We don't, of course, know exactly what the limber and wagon loads were in N Bty, or how much case had been left by Smith and Harness in the Wagon Lines for Curling. Curling makes no mention of taking extra ammunition numbers, different ammunition natures, or battery wagons forward of the Wagon Lines when he deployed his section of two 7 Pdrs. It raises the intriguing possibility that Curling had to withdraw his guns from action quite early having simply run out of a suitable ammunition nature to fire at the target array that he was left with once the Zulus got within a few hundred yards of the gun position. In other words, they were partly being moved back as the other way of accessing a more suitable ammunition nature.
Also, these (quite small) guns were effectively direct fire weapons with relatively flat trajectories, except at the longer ranges.

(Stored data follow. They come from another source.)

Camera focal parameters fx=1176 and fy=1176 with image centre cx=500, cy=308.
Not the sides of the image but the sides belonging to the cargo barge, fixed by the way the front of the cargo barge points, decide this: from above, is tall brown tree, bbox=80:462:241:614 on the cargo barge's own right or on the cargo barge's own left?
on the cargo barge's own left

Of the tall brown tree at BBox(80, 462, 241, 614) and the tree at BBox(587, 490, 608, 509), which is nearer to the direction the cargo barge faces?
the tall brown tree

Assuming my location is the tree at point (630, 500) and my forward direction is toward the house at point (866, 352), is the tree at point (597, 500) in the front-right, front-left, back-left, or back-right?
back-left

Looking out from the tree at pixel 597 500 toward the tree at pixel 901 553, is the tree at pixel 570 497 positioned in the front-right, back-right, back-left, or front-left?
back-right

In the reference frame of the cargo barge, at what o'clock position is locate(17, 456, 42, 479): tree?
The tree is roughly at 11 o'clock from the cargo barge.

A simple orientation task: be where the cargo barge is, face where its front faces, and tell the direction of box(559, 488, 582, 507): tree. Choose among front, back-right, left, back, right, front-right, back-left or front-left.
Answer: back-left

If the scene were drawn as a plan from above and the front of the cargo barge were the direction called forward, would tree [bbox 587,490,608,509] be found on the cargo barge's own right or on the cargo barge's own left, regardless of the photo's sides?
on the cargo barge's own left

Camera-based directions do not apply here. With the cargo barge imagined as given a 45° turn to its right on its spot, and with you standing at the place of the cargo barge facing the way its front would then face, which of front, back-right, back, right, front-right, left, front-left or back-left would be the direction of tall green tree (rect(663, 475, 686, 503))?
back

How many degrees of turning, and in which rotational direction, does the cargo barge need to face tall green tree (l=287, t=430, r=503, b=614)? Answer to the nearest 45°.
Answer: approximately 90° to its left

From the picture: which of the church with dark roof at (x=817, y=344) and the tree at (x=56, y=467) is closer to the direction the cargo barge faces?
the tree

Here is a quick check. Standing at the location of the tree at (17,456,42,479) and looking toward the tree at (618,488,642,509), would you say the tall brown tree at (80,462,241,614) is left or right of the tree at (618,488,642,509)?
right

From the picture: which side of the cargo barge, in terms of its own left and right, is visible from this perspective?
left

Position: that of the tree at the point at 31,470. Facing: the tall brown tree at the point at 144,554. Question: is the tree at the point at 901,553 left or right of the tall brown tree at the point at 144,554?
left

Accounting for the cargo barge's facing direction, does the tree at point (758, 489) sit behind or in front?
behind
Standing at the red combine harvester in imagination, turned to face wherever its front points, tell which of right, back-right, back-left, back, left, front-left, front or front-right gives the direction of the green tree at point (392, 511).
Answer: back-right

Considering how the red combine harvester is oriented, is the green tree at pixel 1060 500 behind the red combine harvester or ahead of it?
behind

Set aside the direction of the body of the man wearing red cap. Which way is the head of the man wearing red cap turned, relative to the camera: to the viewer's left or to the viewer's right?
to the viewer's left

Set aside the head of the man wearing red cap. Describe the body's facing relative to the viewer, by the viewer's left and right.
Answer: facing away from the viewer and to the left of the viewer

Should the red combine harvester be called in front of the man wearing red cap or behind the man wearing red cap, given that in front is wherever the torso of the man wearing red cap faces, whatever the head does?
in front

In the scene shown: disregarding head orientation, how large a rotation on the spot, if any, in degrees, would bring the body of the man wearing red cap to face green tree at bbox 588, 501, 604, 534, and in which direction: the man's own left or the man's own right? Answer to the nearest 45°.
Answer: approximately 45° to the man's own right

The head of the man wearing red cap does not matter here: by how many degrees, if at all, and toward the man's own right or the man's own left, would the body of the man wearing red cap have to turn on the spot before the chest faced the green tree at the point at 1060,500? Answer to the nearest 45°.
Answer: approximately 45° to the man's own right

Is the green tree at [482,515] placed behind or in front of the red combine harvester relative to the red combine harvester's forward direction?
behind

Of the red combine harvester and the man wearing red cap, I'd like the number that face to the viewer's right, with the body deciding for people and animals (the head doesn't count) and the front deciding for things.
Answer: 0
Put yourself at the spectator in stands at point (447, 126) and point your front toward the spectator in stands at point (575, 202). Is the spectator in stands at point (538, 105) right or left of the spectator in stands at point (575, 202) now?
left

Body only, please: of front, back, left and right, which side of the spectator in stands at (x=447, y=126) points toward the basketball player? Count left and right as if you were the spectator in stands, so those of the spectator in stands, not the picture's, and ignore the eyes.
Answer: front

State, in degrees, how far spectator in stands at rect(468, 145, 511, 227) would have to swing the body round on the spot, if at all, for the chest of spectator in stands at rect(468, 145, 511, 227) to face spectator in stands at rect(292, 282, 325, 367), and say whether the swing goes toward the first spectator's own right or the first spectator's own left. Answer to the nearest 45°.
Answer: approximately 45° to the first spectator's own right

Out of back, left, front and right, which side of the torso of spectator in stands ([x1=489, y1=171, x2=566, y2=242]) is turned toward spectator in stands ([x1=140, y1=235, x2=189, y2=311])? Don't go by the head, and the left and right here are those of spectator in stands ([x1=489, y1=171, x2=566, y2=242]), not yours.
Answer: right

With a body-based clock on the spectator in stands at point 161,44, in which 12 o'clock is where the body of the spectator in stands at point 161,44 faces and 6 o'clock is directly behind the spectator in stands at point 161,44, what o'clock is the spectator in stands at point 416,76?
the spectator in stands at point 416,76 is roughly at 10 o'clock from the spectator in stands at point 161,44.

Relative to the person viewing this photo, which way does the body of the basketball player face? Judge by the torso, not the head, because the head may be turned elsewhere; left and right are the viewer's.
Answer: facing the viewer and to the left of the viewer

So, you fired at what you could see from the gun position - or estimated range and fall of shot into dead ground if you could see the target in some other way, or guess its centre of mass.
There are also interestingly different observer reports on estimated numbers of rounds fired, including from those who heard rather than saw the guns being fired. However, in the latter case, especially if there had been an weather inversion that day, the echo as well as the initial report might have been heard, and several times. Also, none of the long distance listeners would have known that only two, rather than six, guns were still at Isandlwana.
A small subject, but well worth exploring - as is the relative incapacity of N Bty to defend itself or take part in delivering rifle fire alongside the infantry and other (due to the few weapons held being intended to arm sentries mounted on the guns).
I have not seen them, but I gather that there are specific reports on the use of Artillery at Isandlwana in the RA Institution Library archive.
Well worth a good dig, it appears.
|27th August 2005||Julian whybra|
|28th August 2005||Chris|
Is it known if they fired any grapeshot? I would have imagined it took down quite a few Zulus if they were able to.
|28th August 2005||Mike McCabe|
Grape shot was an earlier form, with (usually) spherical balls of a suitable diameter being sewn into a canvas bag. It tended to be used in larger calibre guns, and often in warships to repel boarders or rake the enemy's decks prior to boarding. In field guns, musket balls were often used as a convenient, available item.
Case (or canister) was a minor improvement, loading the balls (or whatever kind of metal shape was used) into a light gauge metal cylinder. This had a longer shelf life, and could be handled and loaded slightly quicker.
The 7 Pdr Rifled Muzzle Loader would have used bagged propellant charges, loaded first, and hopefully somebody who has the User Manual will advise us all further on the small details - which will be good and useful general knowledge on a site like this!